El caso de la señora Cifuentes, irregular concesión de un titulo universitario mediante un escandaloso trato de favor (exención de asistir a clase, simulación de trabajos, falsificación de actas y otras tropelías) ha tenido al menos la virtud de poner al descubierto la estructura de funcionamiento de la Universidad Rey Juan Carlos I. Una institución pública creada durante la etapa de gobierno de Ruiz-Gallardón y desde entonces oficioso centro del poder académico del PP madrileño. Allí obtuvo su máster en Derecho Autonómico y Local Cristina Cifuentes cuando era delegada del Gobierno. Y allí obtuvieron otros títulos de parecido valor destacados dirigentes del Partido Popular, entre ellos el joven diputado Pablo Casado, vicesecretario de Comunicación de la citada formación política y rumoreado a sustituir a la señora Cifuentes como candidato a presidente madrileño en las próximas elecciones.

La investigación sobre este nuevo asunto acaba de comenzar y, aunque no sabemos si podrá adquirir el nivel de gravedad del anterior, de momento ha obligado al señor Casado a reconocer que él tampoco acudió a clase como es preceptivo para el resto del alumnado. En una sociedad con profundos deseos de regeneración democrática, estos dos casos de supuesto trato de favor (y los que vengan en camino) serían un magnífico pretexto para iniciar un sano proceso purificador, pero nos tememos que acaben por derivar en una cacería entre partidos tal y como ha ocurrido otras veces. Y una vez cobrada la pieza principal, hasta la próxima cita cinegética. Una oportunidad perdida que aquellos que estudiamos y obtuvimos nuestros títulos en la Universidad de la dictadura somos los primeros en lamentar. Entonces, las pocas universidades que existían eran estatales, excepto las de Deusto y Comillas que eran de los Jesuitas, la Pontificia de Salamanca creada en 1940 por Pío XII, y la de Navarra que era del Opus Dei. Había muchos menos estudiantes que ahora, y el presidente del tribunal en las oposiciones a cátedra era nombrado por el Ministerio de Educación porque había que mantener el control ideológico del personal encargado de formar a la juventud.

Por supuesto, y durante muchos años, acceder a los estudios universitarios estuvo reservado a personas de familias relativamente bien acomodadas, mientras los hijos de las clases trabajadoras estaban destinados a ocuparse en los mismos empleos que habían desempeñado antes sus padres. Hubo, eso sí, casos excepcionales de inteligencia y esfuerzo que permitieron acceder a estudios superiores pero desgraciadamente fueron los menos.

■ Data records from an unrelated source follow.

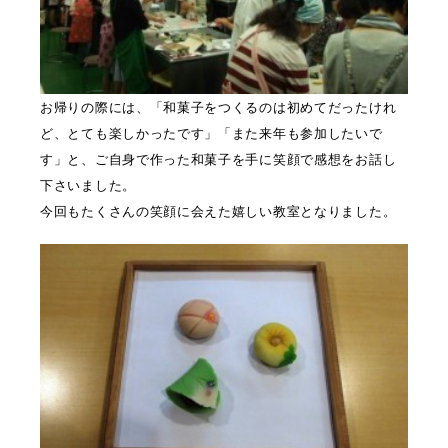
お帰りの際には、「和菓子をつくるのは初めてだったけれ
ど、とても楽しかったです」「また来年も参加したいで
す」と、ご自身で作った和菓子を手に笑顔で感想をお話し
下さいました。
今回もたくさんの笑顔に会えた嬉しい教室となりました。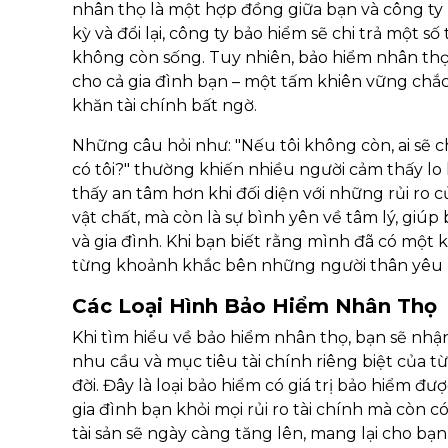
nhân thọ là một hợp đồng giữa bạn và công ty
kỳ và đổi lại, công ty bảo hiểm sẽ chi trả một
không còn sống. Tuy nhiên, bảo hiểm nhân thọ 
cho cả gia đình bạn – một tấm khiên vững ch
khăn tài chính bất ngờ.
Những câu hỏi như: "Nếu tôi không còn, ai sẽ 
có tôi?" thường khiến nhiều người cảm thấy lo 
thấy an tâm hơn khi đối diện với những rủi ro c
vật chất, mà còn là sự bình yên về tâm lý, giú
và gia đình. Khi bạn biết rằng mình đã có một k
từng khoảnh khắc bên những người thân yêu m
Các Loại Hình Bảo Hiểm Nhân Thọ
Khi tìm hiểu về bảo hiểm nhân thọ, bạn sẽ nhận 
nhu cầu và mục tiêu tài chính riêng biệt của t
đời. Đây là loại bảo hiểm có giá trị bảo hiểm đ
gia đình bạn khỏi mọi rủi ro tài chính mà còn có 
tài sản sẽ ngày càng tăng lên, mang lại cho bạ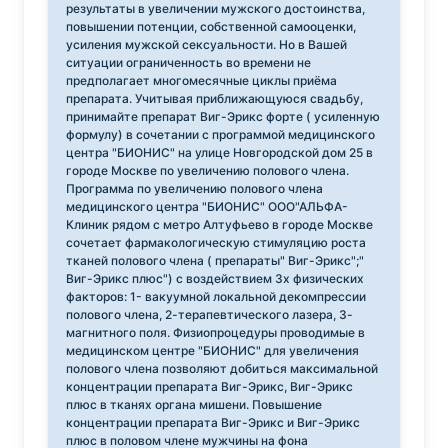
результаты в увеличении мужского достоинства,
повышении потенции, собственной самооценки,
усиления мужской сексуальности. Но в Вашей
ситуации ограниченность во времени не
предполагает многомесячные циклы приёма
препарата. Учитывая приближающуюся свадьбу,
принимайте препарат Виг-Эрикс форте ( усиленную
формулу) в сочетании с программой медицинского
центра "БИОНИС" на улице Новгородской дом 25 в
городе Москве по увеличению полового члена.
Программа по увеличению полового члена
медицинского центра "БИОНИС" ООО"АЛЬФА-
Клиник рядом с метро Алтуфьево в городе Москве
сочетает фармакологическую стимуляцию роста
тканей полового члена ( препараты" Виг-Эрикс";"
Виг-Эрикс плюс") с воздействием 3х физических
факторов: 1- вакуумной локальной декомпрессии
полового члена, 2-терапевтического лазера, 3-
магнитного поля. Физиопроцедуры проводимые в
медицинском центре "БИОНИС" для увеличения
полового члена позволяют добиться максимальной
концентрации препарата Виг-Эрикс, Виг-Эрикс
плюс в тканях органа мишени. Повышение
концентрации препарата Виг-Эрикс и Виг-Эрикс
плюс в половом члене мужчины на фона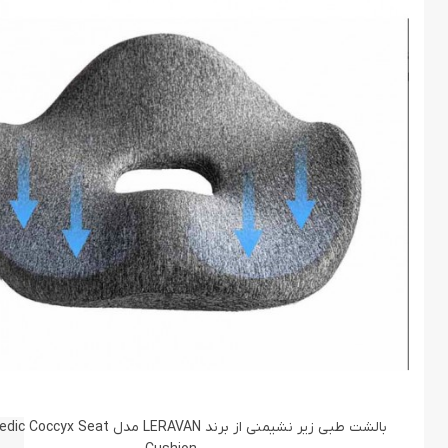
بالشت طبی زیر نشیمنی از برند LERAVAN مدل Seat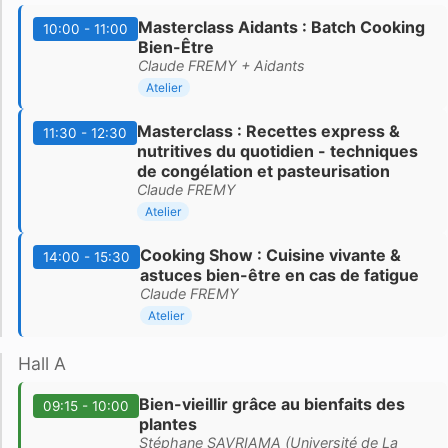
Masterclass Aidants : Batch Cooking
10:00 - 11:00
Bien-Être
Claude FREMY + Aidants
Atelier
Masterclass : Recettes express &
11:30 - 12:30
nutritives du quotidien - techniques
de congélation et pasteurisation
Claude FREMY
Atelier
Cooking Show : Cuisine vivante &
14:00 - 15:30
astuces bien-être en cas de fatigue
Claude FREMY
Atelier
Hall A
Bien-vieillir grâce au bienfaits des
09:15 - 10:00
plantes
Stéphane SAVRIAMA (Université de La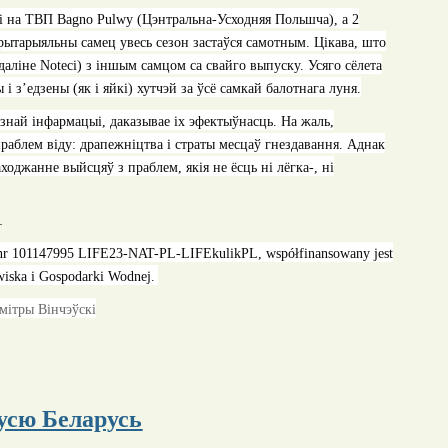
лі на ТВП
Bagn
о
Pulwy
(Цэнтральна-Усходняя Польшча)
, a 2
рытарыяльны самец увесь сезон застаўся самотным. Цікава, што
даліне
Noteci)
з іншым самцом са свайго выпуску. Усяго сёлета
 з’едзены (як і яйкі) хутчэй за ўсё самкай балотнага луня.
знай інфармацыі, даказывае іх эфектыўнасць. На жаль,
раблем віду: драпежніцтва і страты месцаў гнездавання. Аднак
ходжанне выйсцяў з праблем, якія не ёсць ні лёгка-, ні
-
nr 101147995 LIFE23-NAT-PL-LIFEkulikPL, współfinansowany jest
iska i Gospodarki Wodnej.
ьмітры Вінчэўскі
усю Беларусь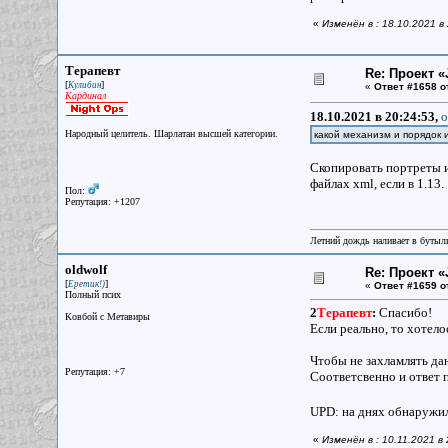
«
Изменён в : 18.10.2021 в
Терапевт
Re: Проект «
[
]
Кулибин
«
Ответ #1658 о
Кардинал
18.10.2021 в 20:24:53,
o
Народный целитель. Шарлатан высшей категории.
какой механизм и порядок
Скопировать портреты и
файлах xml, если в 1.13.
Пол:
Репутация: +1207
Летний дождь наливает в бутылк
oldwolf
Re: Проект «
[
]
Еретик!)
«
Ответ #1659 о
Полный псих
2
Терапевт
:
Спасибо!
Ковбой с Метавиры
Если реально, то хотело
Чтобы не захламлять да
Репутация: +7
Соответсвенно и ответ 
UPD: на днях обнаружил
«
Изменён в : 10.11.2021 в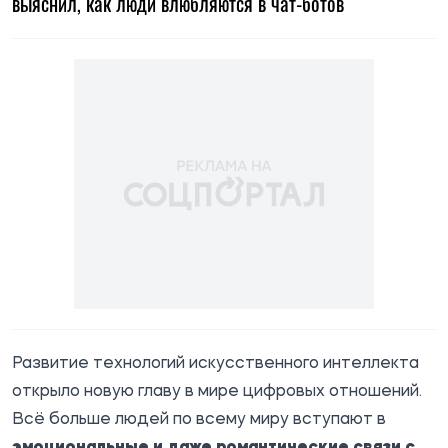
выяснил, как люди влюбляются в чат-ботов
Развитие технологий искусственного интеллекта
открыло новую главу в мире цифровых отношений.
Всё больше людей по всему миру вступают в
эмоциональные и даже романтические связи с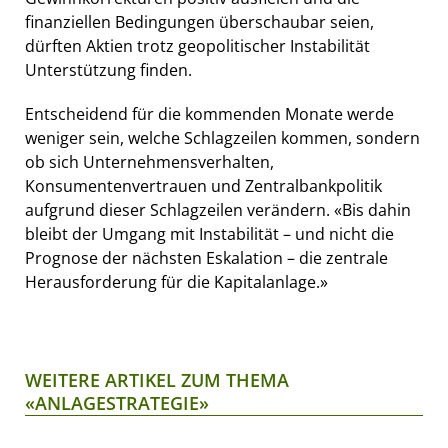
finanziellen Bedingungen überschaubar seien,
dürften Aktien trotz geopolitischer Instabilität
Unterstützung finden.
Entscheidend für die kommenden Monate werde
weniger sein, welche Schlagzeilen kommen, sondern
ob sich Unternehmensverhalten,
Konsumentenvertrauen und Zentralbankpolitik
aufgrund dieser Schlagzeilen verändern. «Bis dahin
bleibt der Umgang mit Instabilität – und nicht die
Prognose der nächsten Eskalation – die zentrale
Herausforderung für die Kapitalanlage.»
WEITERE ARTIKEL ZUM THEMA
«ANLAGESTRATEGIE»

Y la diferencia brutal entre una clase y otra se patentizaba a la hora de cumplir con el servicio militar obligatorio. Los estudiantes universitarios eran formados en campamentos como mandos militares y se licenciaban con graduación de oficiales o suboficiales, y los trabajadores en cambio como clase de tropa. Por lo demás, la vida universitaria que yo conocí no se salía demasiado de las rutinas y de las travesuras que se describen en La casa de la Troya, la famosa novela de Pérez Lugín. Hasta finales de la década del sesenta no hubo contestación callejera contra la dictadura ni complicidad reseñable con el movimiento obrero. Confiábamos por tanto en que con la llegada de la democracia y la proliferación de universidades (hay 50 públicas y 33 privadas) se corregirían defectos del sistema, pero se ve que no.